The full asks can be found in the statement but a summary of the 2022 policy requests to governments are as follow:
1. Ensure that the 2030 targets in their Nationally Determined Contributions align with the goal of limiting global temperature rise to 1.5°C.
2. Take early action to ensure these targets are met by implementing domestic policies across the real economy, including carbon pricing mechanisms, a deadline to phase out subsidies for fossil fuels and thermal coal power, and targets to peak and then phase out the use of other fossil fuels, while developing transparent just transition plans and guaranteeing long-term resilience and energy security.

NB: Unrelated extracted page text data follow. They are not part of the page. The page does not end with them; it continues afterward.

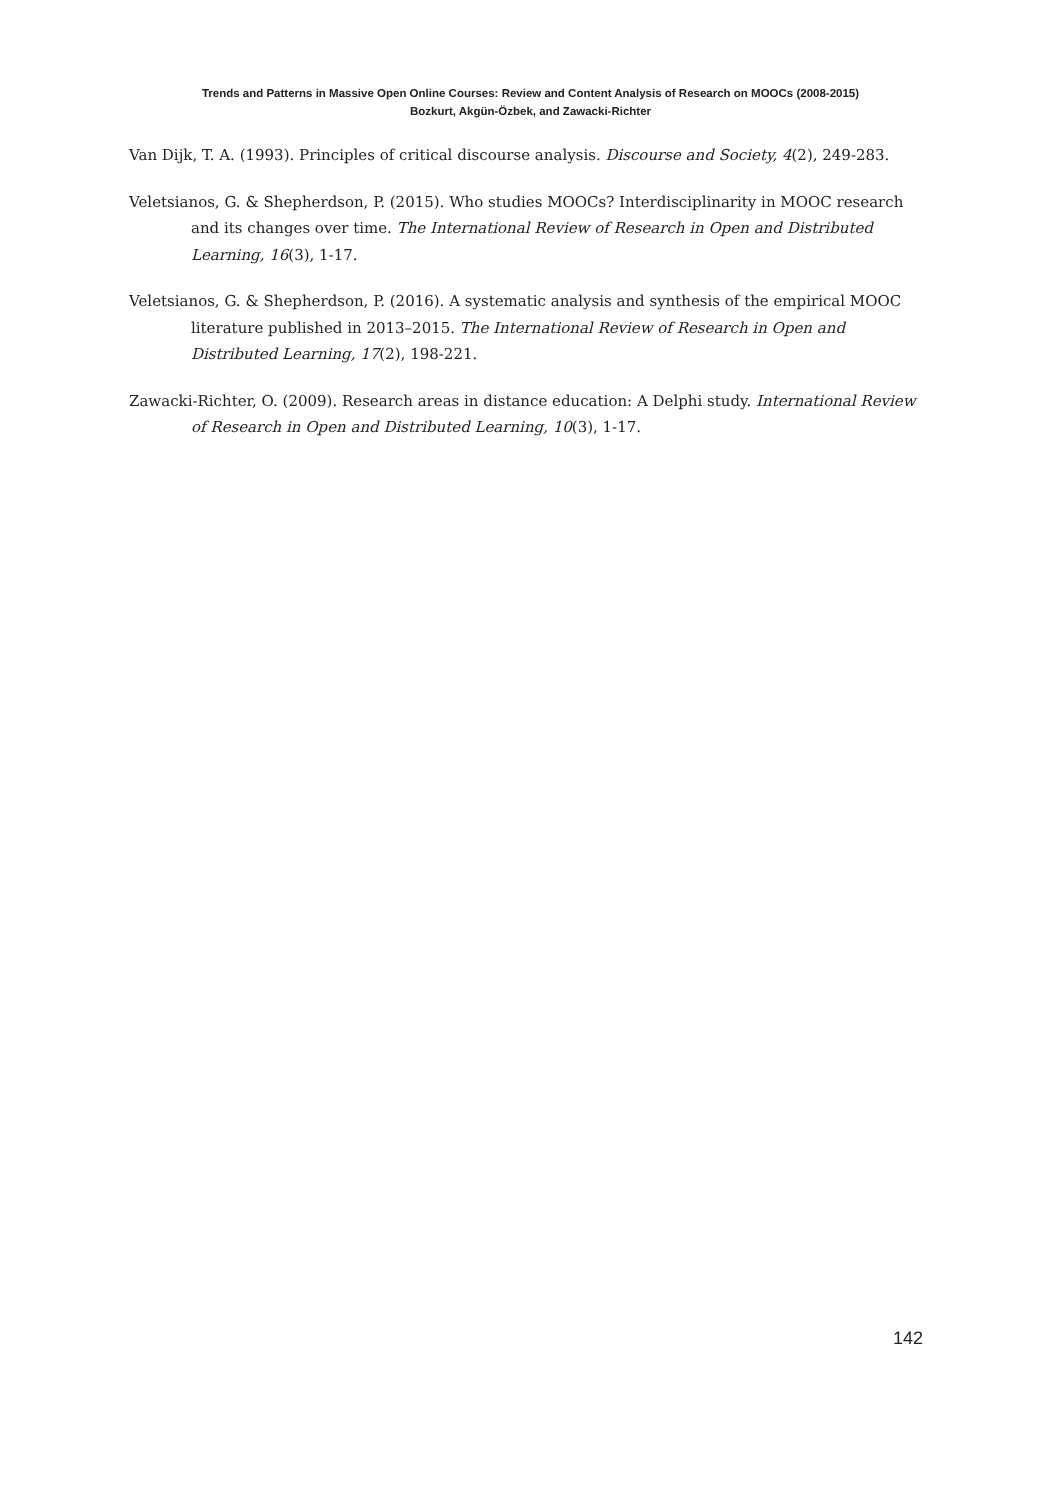Trends and Patterns in Massive Open Online Courses: Review and Content Analysis of Research on MOOCs (2008-2015)
Bozkurt, Akgün-Özbek, and Zawacki-Richter
Van Dijk, T. A. (1993). Principles of critical discourse analysis. Discourse and Society, 4(2), 249-283.
Veletsianos, G. & Shepherdson, P. (2015). Who studies MOOCs? Interdisciplinarity in MOOC research and its changes over time. The International Review of Research in Open and Distributed Learning, 16(3), 1-17.
Veletsianos, G. & Shepherdson, P. (2016). A systematic analysis and synthesis of the empirical MOOC literature published in 2013–2015. The International Review of Research in Open and Distributed Learning, 17(2), 198-221.
Zawacki-Richter, O. (2009). Research areas in distance education: A Delphi study. International Review of Research in Open and Distributed Learning, 10(3), 1-17.
142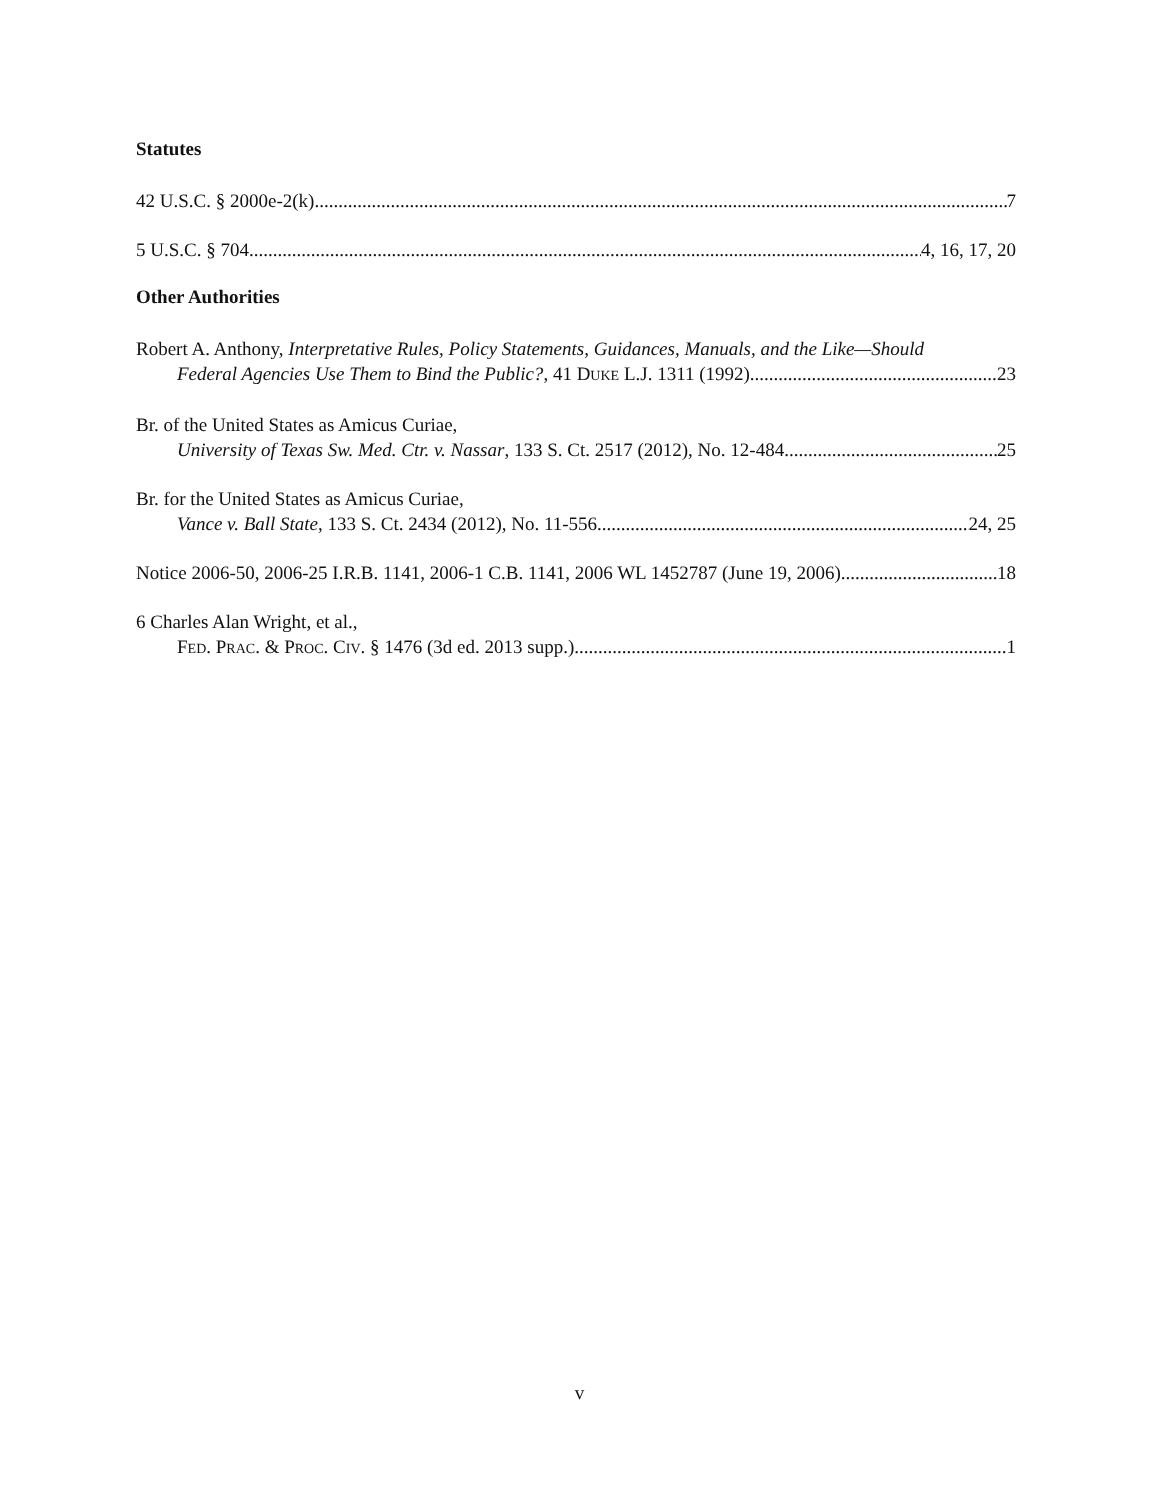Statutes
42 U.S.C. § 2000e-2(k) 7
5 U.S.C. § 704 4, 16, 17, 20
Other Authorities
Robert A. Anthony, Interpretative Rules, Policy Statements, Guidances, Manuals, and the Like—Should
Federal Agencies Use Them to Bind the Public?, 41 DUKE L.J. 1311 (1992) 23
Br. of the United States as Amicus Curiae,
University of Texas Sw. Med. Ctr. v. Nassar, 133 S. Ct. 2517 (2012), No. 12-484 25
Br. for the United States as Amicus Curiae,
Vance v. Ball State, 133 S. Ct. 2434 (2012), No. 11-556 24, 25
Notice 2006-50, 2006-25 I.R.B. 1141, 2006-1 C.B. 1141, 2006 WL 1452787 (June 19, 2006) 18
6 Charles Alan Wright, et al.,
FED. PRAC. & PROC. CIV. § 1476 (3d ed. 2013 supp.) 1
v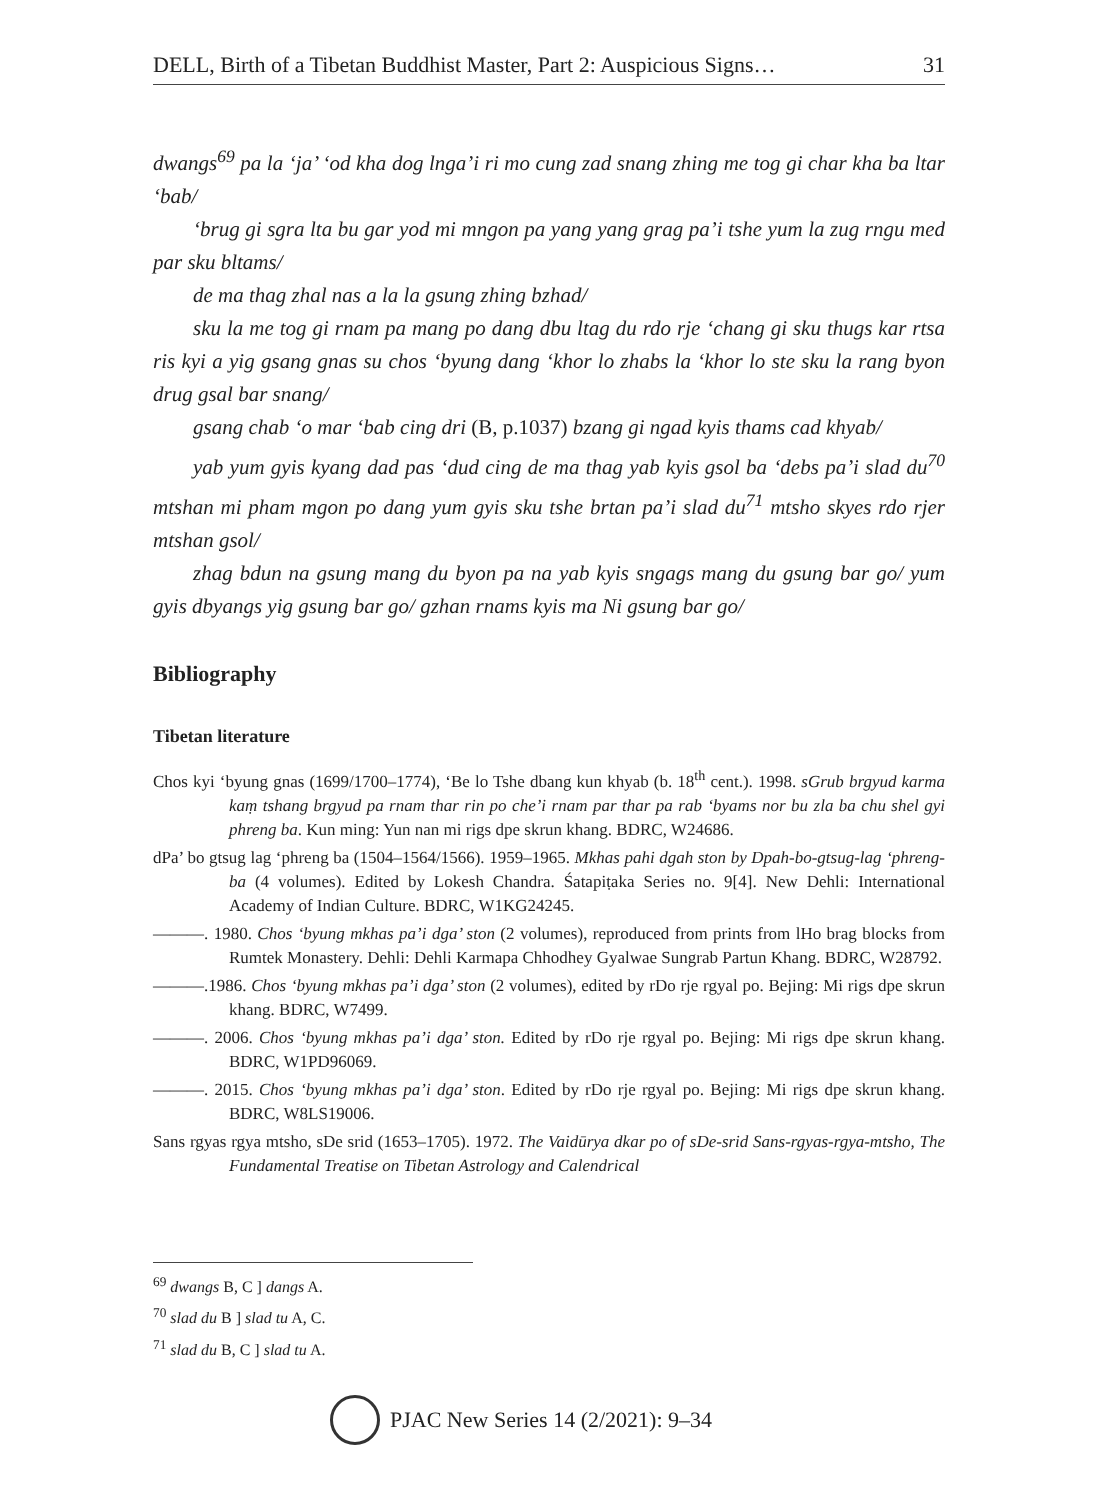DELL, Birth of a Tibetan Buddhist Master, Part 2: Auspicious Signs… 31
dwangs<sup>69</sup> pa la ‘ja’ ‘od kha dog lnga’i ri mo cung zad snang zhing me tog gi char kha ba ltar ‘bab/
‘brug gi sgra lta bu gar yod mi mngon pa yang yang grag pa’i tshe yum la zug rngu med par sku bltams/
de ma thag zhal nas a la la gsung zhing bzhad/
sku la me tog gi rnam pa mang po dang dbu ltag du rdo rje ‘chang gi sku thugs kar rtsa ris kyi a yig gsang gnas su chos ‘byung dang ‘khor lo zhabs la ‘khor lo ste sku la rang byon drug gsal bar snang/
gsang chab ‘o mar ‘bab cing dri (B, p.1037) bzang gi ngad kyis thams cad khyab/
yab yum gyis kyang dad pas ‘dud cing de ma thag yab kyis gsol ba ‘debs pa’i slad du<sup>70</sup> mtshan mi pham mgon po dang yum gyis sku tshe brtan pa’i slad du<sup>71</sup> mtsho skyes rdo rjer mtshan gsol/
zhag bdun na gsung mang du byon pa na yab kyis sngags mang du gsung bar go/ yum gyis dbyangs yig gsung bar go/ gzhan rnams kyis ma Ni gsung bar go/
Bibliography
Tibetan literature
Chos kyi ‘byung gnas (1699/1700–1774), ‘Be lo Tshe dbang kun khyab (b. 18<sup>th</sup> cent.). 1998. sGrub brgyud karma kaṃ tshang brgyud pa rnam thar rin po che’i rnam par thar pa rab ‘byams nor bu zla ba chu shel gyi phreng ba. Kun ming: Yun nan mi rigs dpe skrun khang. BDRC, W24686.
dPa’ bo gtsug lag ‘phreng ba (1504–1564/1566). 1959–1965. Mkhas pahi dgah ston by Dpah-bo-gtsug-lag ‘phreng-ba (4 volumes). Edited by Lokesh Chandra. Śatapiṭaka Series no. 9[4]. New Dehli: International Academy of Indian Culture. BDRC, W1KG24245.
———. 1980. Chos ‘byung mkhas pa’i dga’ ston (2 volumes), reproduced from prints from lHo brag blocks from Rumtek Monastery. Dehli: Dehli Karmapa Chhodhey Gyalwae Sungrab Partun Khang. BDRC, W28792.
———.1986. Chos ‘byung mkhas pa’i dga’ ston (2 volumes), edited by rDo rje rgyal po. Bejing: Mi rigs dpe skrun khang. BDRC, W7499.
———. 2006. Chos ‘byung mkhas pa’i dga’ ston. Edited by rDo rje rgyal po. Bejing: Mi rigs dpe skrun khang. BDRC, W1PD96069.
———. 2015. Chos ‘byung mkhas pa’i dga’ ston. Edited by rDo rje rgyal po. Bejing: Mi rigs dpe skrun khang. BDRC, W8LS19006.
Sans rgyas rgya mtsho, sDe srid (1653–1705). 1972. The Vaidūrya dkar po of sDe-srid Sans-rgyas-rgya-mtsho, The Fundamental Treatise on Tibetan Astrology and Calendrical
<sup>69</sup> dwangs B, C ] dangs A.
<sup>70</sup> slad du B ] slad tu A, C.
<sup>71</sup> slad du B, C ] slad tu A.
PJAC New Series 14 (2/2021): 9–34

3. Contribute to the reduction in non-carbon dioxide greenhouse gas emissions and support the effective implementation of the Global Methane Pledge to reduce emissions by at least 30 percent from 2020 levels by 2030.
4. Building on the agreed outcomes of COP26, enable climate finance from the public and the private sector for mitigation, adaptation, and resilience, with a particular focus on the needs of developing countries.
5. Strengthen climate disclosures across the financial system, including transition plans.
Shaping global action: our commitment to respond on climate crisis
As mentioned in the IPCC’s 6th Assessment Report, there is a linkage between climate change and vulnerable environmental, social and economic systems, including food and agriculture, energy, water resources, nature and biodiversity and that certain ecosystem impacts are already irreversible. We recognize that private capital will play a strong and significant role in mobilizing finance towards a net-zero transition in line with the Paris Agreement’s goals.
Etica asks companies, which its funds are invested in, to embed science-based net-zero goals and strategies into their management policy, engaging them to commit with their climate-related actions. We therefore ask them for targets to be set, and we monitor their pathway in achieving them. Companies succeeding in meeting their targets are better equipped to deal with climate change issues’ risks and can benefit from opportunities of the transition to a net-zero emissions economy as well.
As indicated in the United Nations Global Compact, “corporate climate action plays an essential part in sending market signals for countries to enhance climate policy. More and more businesses are seeing opportunity in the zero-carbon economy and taking action on climate change. Governments must use this as a strong vote of confidence and advance ambitious policies that provide companies with the clarity and confidence they need to unlock further investments in climate solutions.”